The network is simulated using conventional and proposed methods considering DG installation at three locations and simulated results are presented in Table 4. Proposed method with 40 % DG penetration reduced energy losses from 670.12 Mwh to 437.04 Mwh by installing 700 kW, 200 kW and 800 kW at locations 15, 9 and 31 respectively. Conventional method reduced losses from 670.12 MWh to 449.60 MWh. Loss reduction achieved is less with conventional method since locations obtained are improper due to the assumption of constant load profile for system loads and fixed wind DG output. Hence, it is clear that conventional method is inadequate to compute optimal DG sizes and locations resulting in lesser percentage energy loss reduction.
Table 4. Results of 33-bus System
69-bus radial distribution system is a large scale system with total system loads of 3802.19 kW and 2694.06 kVAR. The configuration, line and load data are taken from Savier, J. S., Das, D. (2007). The annual energy loss assuming constant load profile is 1970.82 MWh, whereas the loss is 737.72 MWh considering time varying load profile for system loads without DG. The base case voltage sensitivity indexes of top 40% sensitive buses are arranged in descending order as shown in Table 5 which are used for location optimzation. Results obtained with both the methods are presented in Table 6. With 40 % DG penetration, the percentage energy loss reductions are found to be 39.60 and 34.63 using conventional and proposed methods respectively. Percentage loss reduction with proposed method is better than conventional method. Above analysis shows that energy loss reduction achieved using proposed method is the highest, which demonstrates its superiority over the conventional method.

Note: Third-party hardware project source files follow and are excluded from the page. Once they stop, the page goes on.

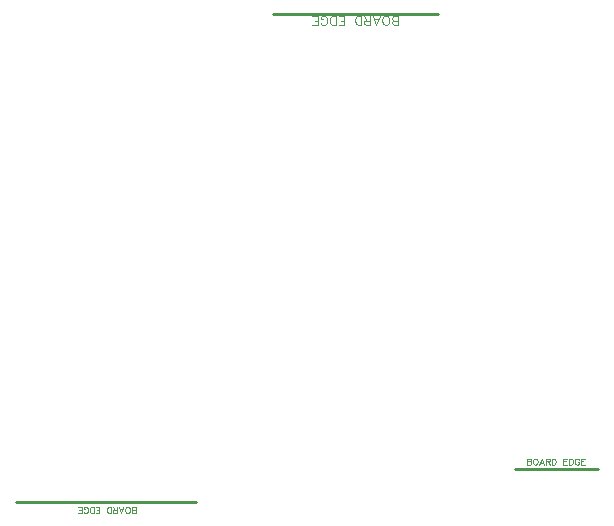
<source format=gbr>
G04 DipTrace 2.4.0.2*
%INTopAssy.gbr*%
%MOIN*%
%ADD10C,0.0098*%
%ADD12C,0.003*%
%ADD96C,0.0046*%
%FSLAX44Y44*%
G04*
G70*
G90*
G75*
G01*
%LNTopAssy*%
%LPD*%
X12492Y4151D2*
D10*
X6508D1*
X23132Y5248D2*
X25920D1*
X20584Y20418D2*
X15072D1*
X10495Y3768D2*
D12*
Y3969D1*
X10408D1*
X10380Y3960D1*
X10370Y3950D1*
X10361Y3931D1*
Y3902D1*
X10370Y3883D1*
X10380Y3874D1*
X10408Y3864D1*
X10380Y3854D1*
X10370Y3845D1*
X10361Y3826D1*
Y3807D1*
X10370Y3788D1*
X10380Y3778D1*
X10408Y3768D1*
X10495D1*
Y3864D2*
X10408D1*
X10241Y3768D2*
X10261Y3778D1*
X10280Y3797D1*
X10289Y3816D1*
X10299Y3845D1*
Y3893D1*
X10289Y3921D1*
X10280Y3941D1*
X10261Y3960D1*
X10241Y3969D1*
X10203D1*
X10184Y3960D1*
X10165Y3941D1*
X10155Y3921D1*
X10146Y3893D1*
Y3845D1*
X10155Y3816D1*
X10165Y3797D1*
X10184Y3778D1*
X10203Y3768D1*
X10241D1*
X9931Y3969D2*
X10008Y3768D1*
X10084Y3969D1*
X10055Y3902D2*
X9960D1*
X9869Y3864D2*
X9783D1*
X9754Y3854D1*
X9745Y3845D1*
X9735Y3826D1*
Y3807D1*
X9745Y3788D1*
X9754Y3778D1*
X9783Y3768D1*
X9869D1*
Y3969D1*
X9802Y3864D2*
X9735Y3969D1*
X9673Y3768D2*
Y3969D1*
X9606D1*
X9578Y3960D1*
X9558Y3941D1*
X9549Y3921D1*
X9539Y3893D1*
Y3845D1*
X9549Y3816D1*
X9558Y3797D1*
X9578Y3778D1*
X9606Y3768D1*
X9673D1*
X9159D2*
X9283D1*
Y3969D1*
X9159D1*
X9283Y3864D2*
X9207D1*
X9097Y3768D2*
Y3969D1*
X9030D1*
X9002Y3960D1*
X8982Y3941D1*
X8973Y3921D1*
X8963Y3893D1*
Y3845D1*
X8973Y3816D1*
X8982Y3797D1*
X9002Y3778D1*
X9030Y3768D1*
X9097D1*
X8758Y3816D2*
X8768Y3797D1*
X8787Y3778D1*
X8806Y3768D1*
X8844D1*
X8863Y3778D1*
X8882Y3797D1*
X8892Y3816D1*
X8902Y3845D1*
Y3893D1*
X8892Y3921D1*
X8882Y3941D1*
X8863Y3960D1*
X8844Y3969D1*
X8806D1*
X8787Y3960D1*
X8768Y3941D1*
X8758Y3921D1*
Y3893D1*
X8806D1*
X8572Y3768D2*
X8696D1*
Y3969D1*
X8572D1*
X8696Y3864D2*
X8620D1*
X23541Y5582D2*
Y5381D1*
X23627D1*
X23656Y5390D1*
X23666Y5400D1*
X23675Y5419D1*
Y5448D1*
X23666Y5467D1*
X23656Y5476D1*
X23627Y5486D1*
X23656Y5496D1*
X23666Y5505D1*
X23675Y5524D1*
Y5543D1*
X23666Y5562D1*
X23656Y5572D1*
X23627Y5582D1*
X23541D1*
Y5486D2*
X23627D1*
X23794Y5582D2*
X23775Y5572D1*
X23756Y5553D1*
X23746Y5534D1*
X23737Y5505D1*
Y5457D1*
X23746Y5429D1*
X23756Y5409D1*
X23775Y5390D1*
X23794Y5381D1*
X23833D1*
X23852Y5390D1*
X23871Y5409D1*
X23880Y5429D1*
X23890Y5457D1*
Y5505D1*
X23880Y5534D1*
X23871Y5553D1*
X23852Y5572D1*
X23833Y5582D1*
X23794D1*
X24105Y5381D2*
X24028Y5582D1*
X23952Y5381D1*
X23980Y5448D2*
X24076D1*
X24167Y5486D2*
X24253D1*
X24281Y5496D1*
X24291Y5505D1*
X24301Y5524D1*
Y5543D1*
X24291Y5562D1*
X24281Y5572D1*
X24253Y5582D1*
X24167D1*
Y5381D1*
X24234Y5486D2*
X24301Y5381D1*
X24362Y5582D2*
Y5381D1*
X24429D1*
X24458Y5390D1*
X24477Y5409D1*
X24487Y5429D1*
X24496Y5457D1*
Y5505D1*
X24487Y5534D1*
X24477Y5553D1*
X24458Y5572D1*
X24429Y5582D1*
X24362D1*
X24877D2*
X24752D1*
Y5381D1*
X24877D1*
X24752Y5486D2*
X24829D1*
X24938Y5582D2*
Y5381D1*
X25005D1*
X25034Y5390D1*
X25053Y5409D1*
X25063Y5429D1*
X25072Y5457D1*
Y5505D1*
X25063Y5534D1*
X25053Y5553D1*
X25034Y5572D1*
X25005Y5582D1*
X24938D1*
X25278Y5534D2*
X25268Y5553D1*
X25249Y5572D1*
X25230Y5582D1*
X25192D1*
X25172Y5572D1*
X25153Y5553D1*
X25144Y5534D1*
X25134Y5505D1*
Y5457D1*
X25144Y5429D1*
X25153Y5409D1*
X25172Y5390D1*
X25192Y5381D1*
X25230D1*
X25249Y5390D1*
X25268Y5409D1*
X25278Y5429D1*
Y5457D1*
X25230D1*
X25464Y5582D2*
X25339D1*
Y5381D1*
X25464D1*
X25339Y5486D2*
X25416D1*
X17264Y20036D2*
D96*
X17451D1*
Y20337D1*
X17264D1*
X17451Y20180D2*
X17336D1*
X17172Y20036D2*
Y20337D1*
X17071D1*
X17028Y20323D1*
X16999Y20294D1*
X16985Y20265D1*
X16971Y20223D1*
Y20151D1*
X16985Y20108D1*
X16999Y20079D1*
X17028Y20050D1*
X17071Y20036D1*
X17172D1*
X16663Y20108D2*
X16677Y20079D1*
X16706Y20050D1*
X16734Y20036D1*
X16792D1*
X16821Y20050D1*
X16849Y20079D1*
X16864Y20108D1*
X16878Y20151D1*
Y20223D1*
X16864Y20265D1*
X16849Y20294D1*
X16821Y20323D1*
X16792Y20337D1*
X16734D1*
X16706Y20323D1*
X16677Y20294D1*
X16663Y20265D1*
Y20223D1*
X16734D1*
X16384Y20036D2*
X16570D1*
Y20337D1*
X16384D1*
X16570Y20180D2*
X16455D1*
X19242Y20040D2*
Y20341D1*
X19113D1*
X19070Y20327D1*
X19055Y20312D1*
X19041Y20284D1*
Y20241D1*
X19055Y20212D1*
X19070Y20198D1*
X19113Y20183D1*
X19070Y20169D1*
X19055Y20154D1*
X19041Y20126D1*
Y20097D1*
X19055Y20069D1*
X19070Y20054D1*
X19113Y20040D1*
X19242D1*
Y20183D2*
X19113D1*
X18862Y20040D2*
X18891Y20054D1*
X18920Y20083D1*
X18934Y20111D1*
X18948Y20154D1*
Y20226D1*
X18934Y20269D1*
X18920Y20298D1*
X18891Y20327D1*
X18862Y20341D1*
X18805D1*
X18776Y20327D1*
X18747Y20298D1*
X18733Y20269D1*
X18719Y20226D1*
Y20154D1*
X18733Y20111D1*
X18747Y20083D1*
X18776Y20054D1*
X18805Y20040D1*
X18862D1*
X18396Y20341D2*
X18512Y20040D1*
X18626Y20341D1*
X18583Y20241D2*
X18440D1*
X18304Y20183D2*
X18175D1*
X18132Y20169D1*
X18117Y20154D1*
X18103Y20126D1*
Y20097D1*
X18117Y20069D1*
X18132Y20054D1*
X18175Y20040D1*
X18304D1*
Y20341D1*
X18203Y20183D2*
X18103Y20341D1*
X18010Y20040D2*
Y20341D1*
X17910D1*
X17867Y20327D1*
X17838Y20298D1*
X17824Y20269D1*
X17809Y20226D1*
Y20154D1*
X17824Y20111D1*
X17838Y20083D1*
X17867Y20054D1*
X17910Y20040D1*
X18010D1*
M02*

</source>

Table 5. Sensitivity Values of 69-bus System
Table 6. Results of 69-bus System
In this paper, a new method that employs Harmony Search algorithm is proposed to install multiple wind based DG units optimally in distributed system with an objective of minimizing annual energy loss considering variability in generation and system load profile. In conventional methods optimal DG sizes were found assuming constant load profile and fixed DG output generation. It is shown that considering time-varying load profile and uncertainty in generation significantly affects the optimal location of DGs. Based on the results, it is observed that energy loss reduction with proposed method are high.